» EXERCISE INSTRUCTIONS
Once the line holding "(522, 531) = (422, 575): purple" is found, output it and all remaining lines of the data exactly, with every picture left out.

Data records:

•••

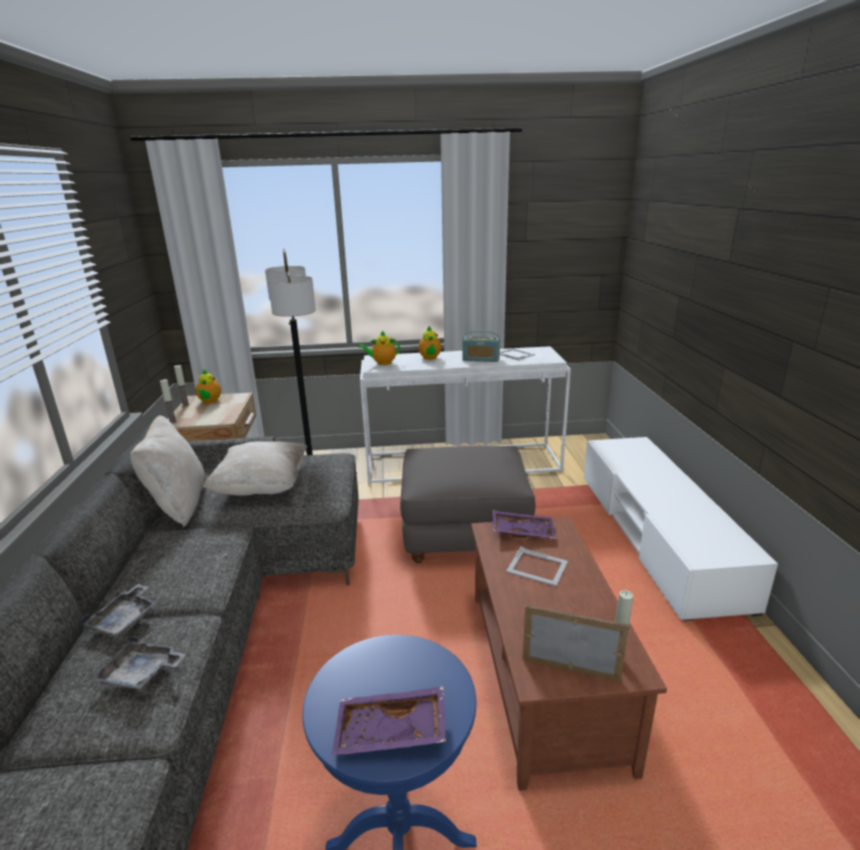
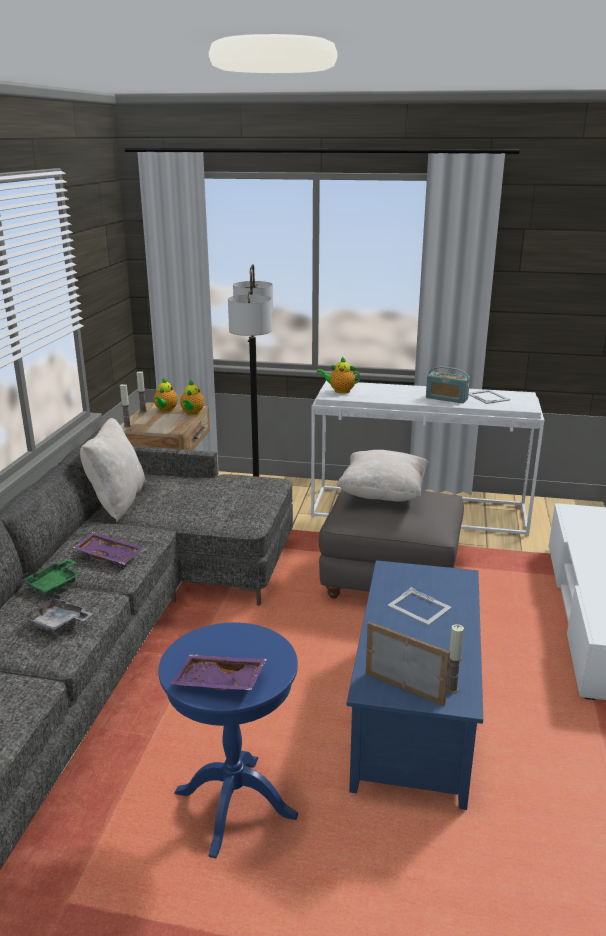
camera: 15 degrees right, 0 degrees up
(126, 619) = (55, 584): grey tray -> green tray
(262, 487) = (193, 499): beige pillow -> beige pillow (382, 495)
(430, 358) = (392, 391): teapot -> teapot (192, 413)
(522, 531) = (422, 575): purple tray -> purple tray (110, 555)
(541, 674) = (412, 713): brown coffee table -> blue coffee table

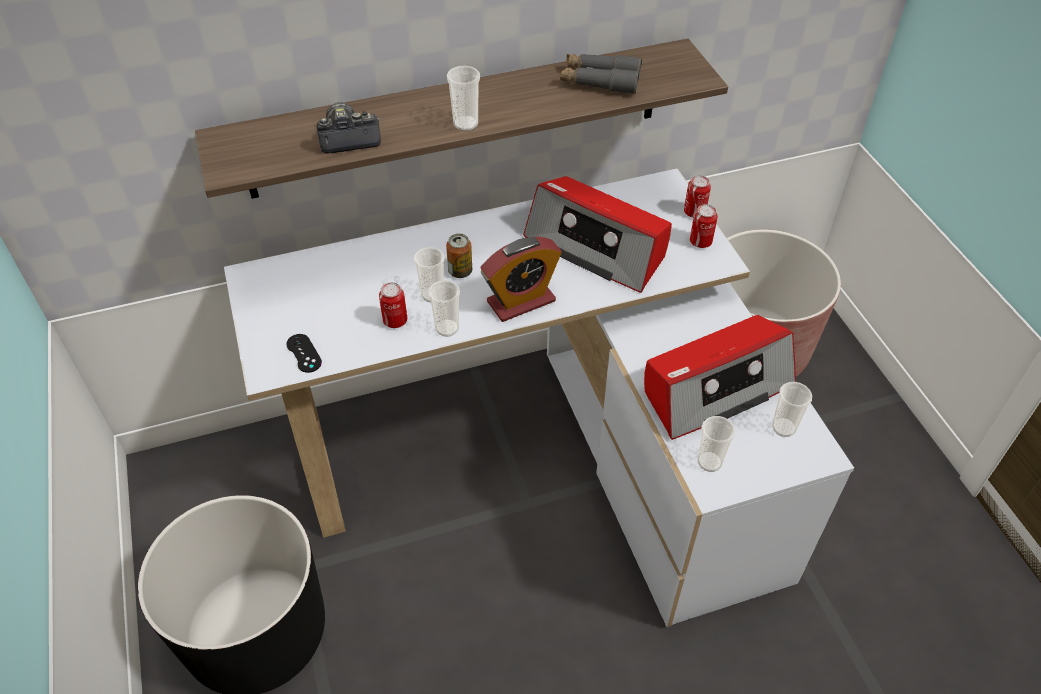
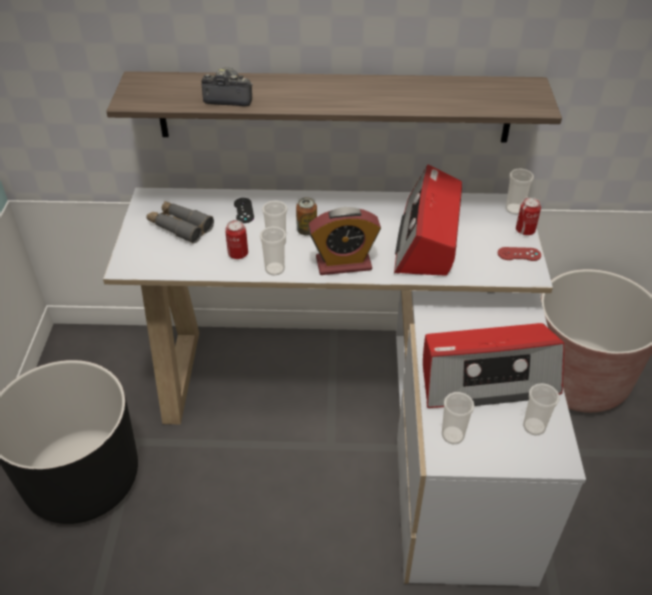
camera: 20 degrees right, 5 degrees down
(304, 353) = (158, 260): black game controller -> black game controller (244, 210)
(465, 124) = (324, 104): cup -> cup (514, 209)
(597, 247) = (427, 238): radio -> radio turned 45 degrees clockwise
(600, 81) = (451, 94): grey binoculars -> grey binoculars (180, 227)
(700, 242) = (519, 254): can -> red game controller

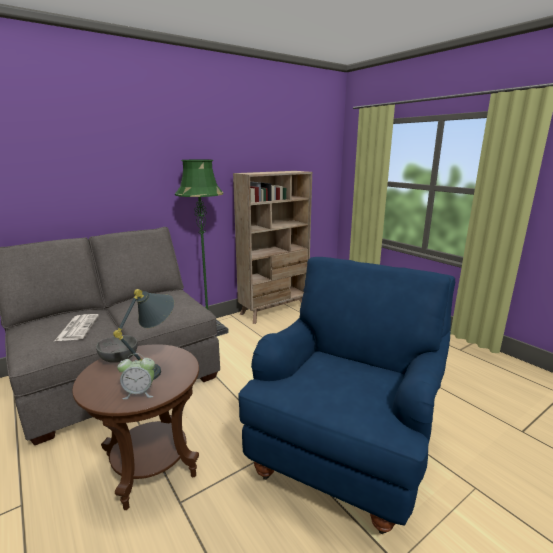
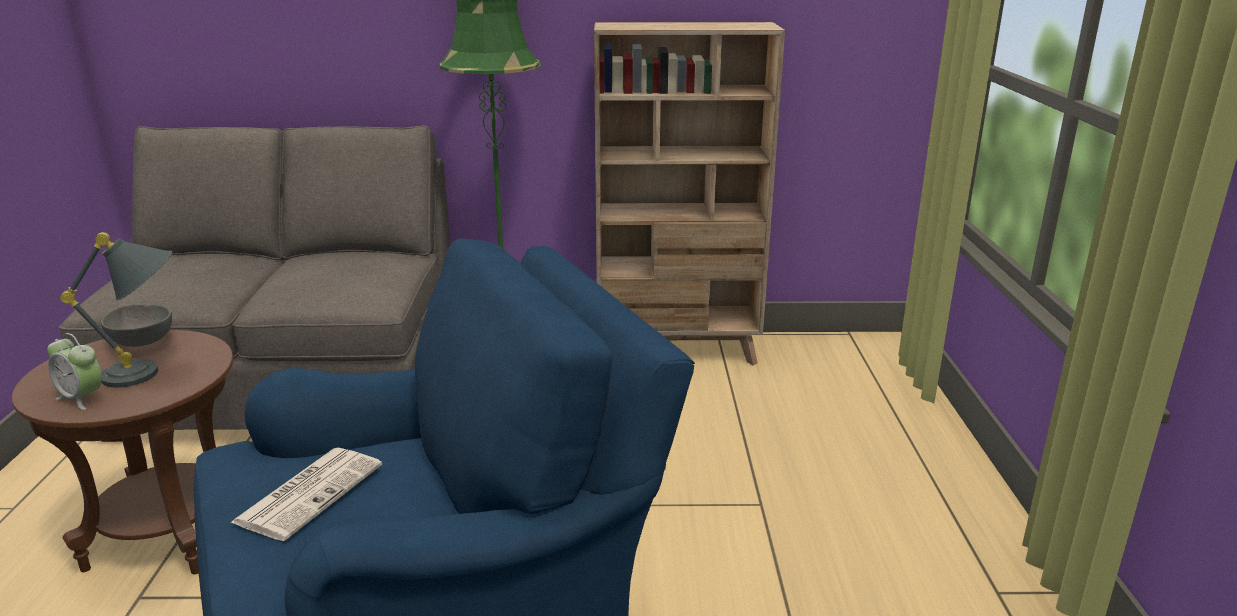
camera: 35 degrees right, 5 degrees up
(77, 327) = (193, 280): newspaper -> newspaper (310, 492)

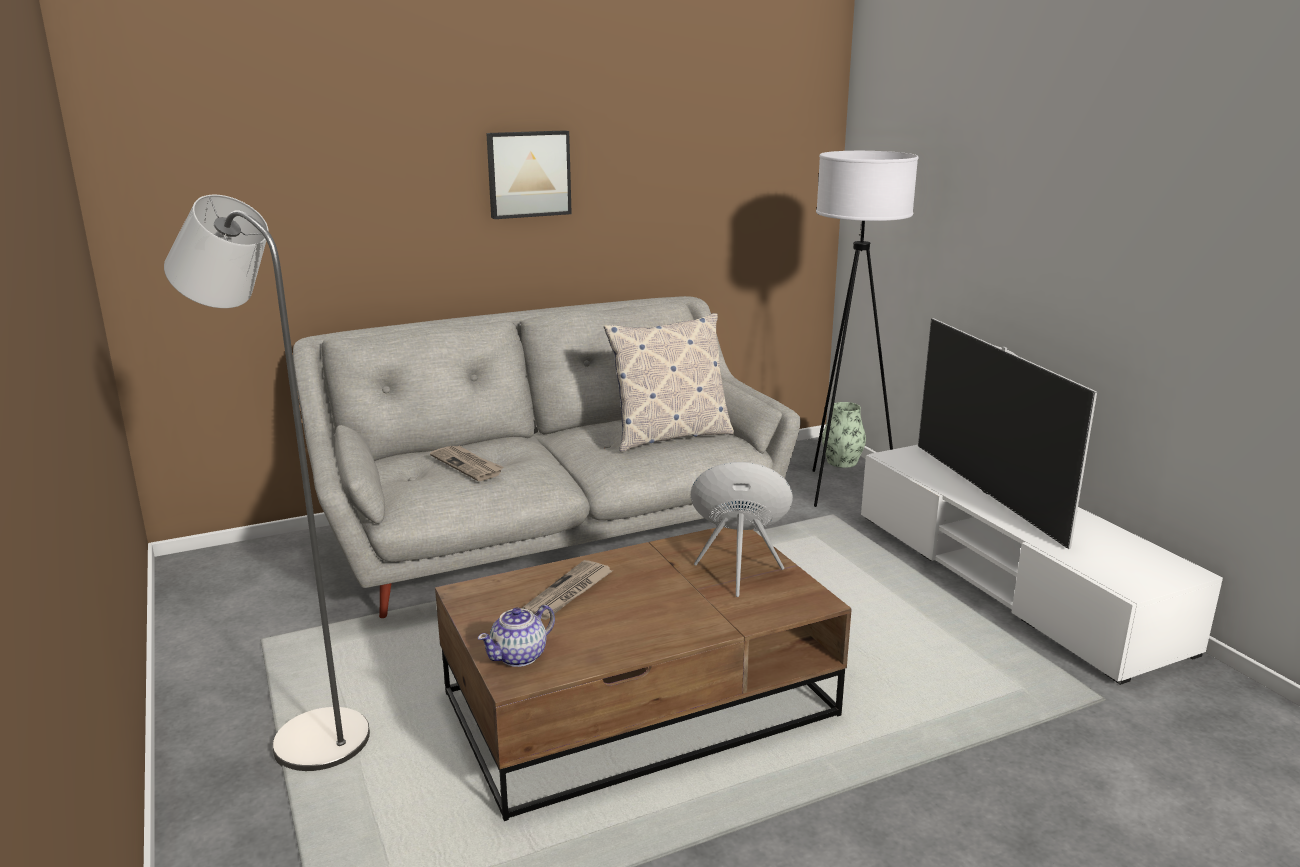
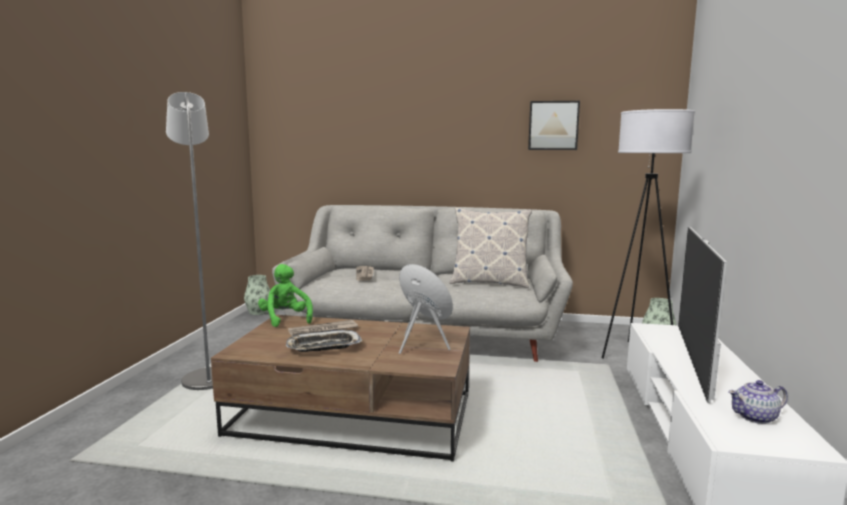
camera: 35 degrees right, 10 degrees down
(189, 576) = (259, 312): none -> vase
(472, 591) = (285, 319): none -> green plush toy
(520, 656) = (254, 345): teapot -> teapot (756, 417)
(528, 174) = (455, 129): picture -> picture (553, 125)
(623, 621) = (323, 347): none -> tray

•••

» TASK RESPONSE
(522, 531) = (422, 575): purple tray -> purple tray (110, 555)
(541, 674) = (412, 713): brown coffee table -> blue coffee table

camera: 20 degrees right, 5 degrees down
(304, 353) = (158, 260): black game controller -> black game controller (244, 210)
(465, 124) = (324, 104): cup -> cup (514, 209)
(597, 247) = (427, 238): radio -> radio turned 45 degrees clockwise
(600, 81) = (451, 94): grey binoculars -> grey binoculars (180, 227)
(700, 242) = (519, 254): can -> red game controller

camera: 35 degrees right, 5 degrees up
(77, 327) = (193, 280): newspaper -> newspaper (310, 492)

camera: 35 degrees right, 10 degrees down
(189, 576) = (259, 312): none -> vase
(472, 591) = (285, 319): none -> green plush toy
(520, 656) = (254, 345): teapot -> teapot (756, 417)
(528, 174) = (455, 129): picture -> picture (553, 125)
(623, 621) = (323, 347): none -> tray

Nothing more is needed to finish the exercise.